That much I understand, but what's the default license if the contributors didn't specify a license with their contributions? Is it implied that their contribution is licensed according to the full project's license?

Much of the discussion is assuming that because the project was AGPL, then the various contributions were AGPL as well. Whether or not that's the case is my question.

IANAL, but my understanding is that if their contribution is a derivative work (as most would clearly be), they would be subject to the same license restrictions that restricted their access to the original project. I.e. they had no permission to create the derivative work, and thus no right to release it under any license. If the contribution isn't a derivative work, then the project shouldn't be accepting it without a copyright assignment or license.
That would make sense, but then what are 'Contributor Licence Agreement's for?
If you contribute to a GPL project, your contribution is licensed under GPL, but it's your copyright, not the project owners. The Contributor License Agreement transfers the copyright from you to the project owner, so they may re-license (or dual license) in the future.
Assuming the project specified the license as AGPL, the contributions would be under AGPL as well.
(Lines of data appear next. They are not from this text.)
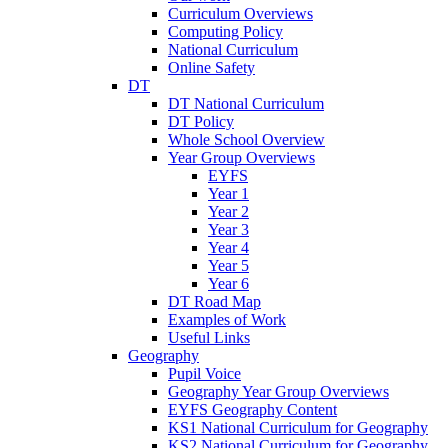
Curriculum Overviews
Computing Policy
National Curriculum
Online Safety
DT
DT National Curriculum
DT Policy
Whole School Overview
Year Group Overviews
EYFS
Year 1
Year 2
Year 3
Year 4
Year 5
Year 6
DT Road Map
Examples of Work
Useful Links
Geography
Pupil Voice
Geography Year Group Overviews
EYFS Geography Content
KS1 National Curriculum for Geography
KS2 National Curriculum for Geography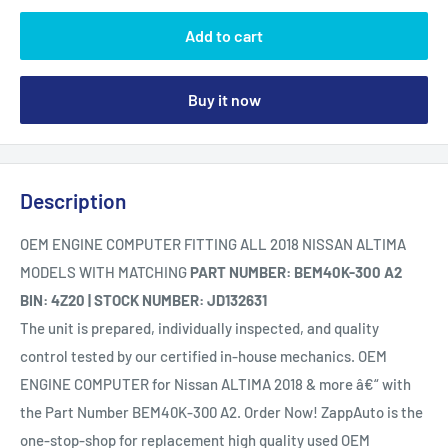
Add to cart
Buy it now
Description
OEM ENGINE COMPUTER FITTING ALL 2018 NISSAN ALTIMA
MODELS WITH MATCHING
PART NUMBER: BEM40K-300 A2
BIN: 4Z20 | STOCK NUMBER: JD132631
The unit is prepared, individually inspected, and quality
control tested by our certified in-house mechanics. OEM
ENGINE COMPUTER for Nissan ALTIMA 2018 & more â€“ with
the Part Number BEM40K-300 A2. Order Now! ZappAuto is the
one-stop-shop for replacement high quality used OEM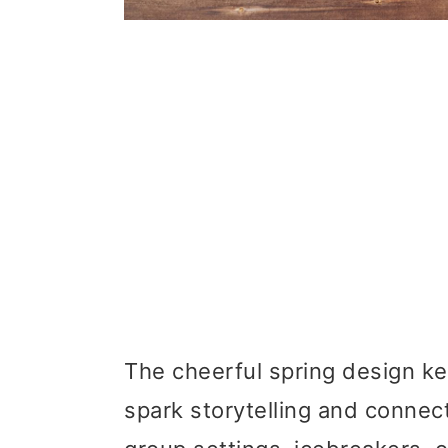
The cheerful spring design k
spark storytelling and connect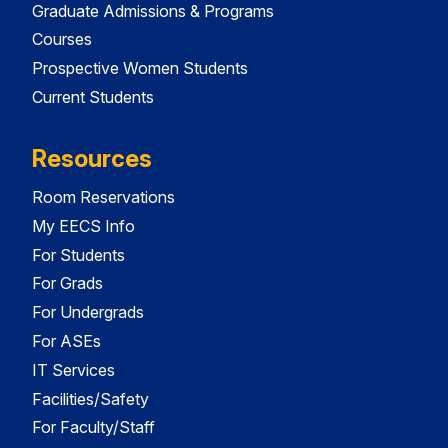
Graduate Admissions & Programs
Courses
Prospective Women Students
Current Students
Resources
Room Reservations
My EECS Info
For Students
For Grads
For Undergrads
For ASEs
IT Services
Facilities/Safety
For Faculty/Staff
Note that the project currently doesn't state any license (there's no license.md). No idea if there was a license specified before when the contributions were made.

> The whole point of open source licensing is to prevent future releases from being under more restrictive licenses.

That a point of copyleft licenses. It's not a point of permissive licenses. Providing a certain degree of freedom to the direct licensee is the common shared point of open source licenses, permissive and copyleft.

There is no canonical set of purposes behind any license, copyleft or permissive. The license drafter had their own goals in mind, but their terms get repurposed by others.

Even very popular permissive licenses have been written with contribution front-and-center in mind. See, for example, the contribution-related terms of Apache 2. The definition of contribution. The built-in CLA. The compromise on scope of the patent grant.

Fair point on the semantic vagueness of "open source", I'll exercise more caution. However, I think it was clear in context what category of licenses I and the main conversational thread are referencing.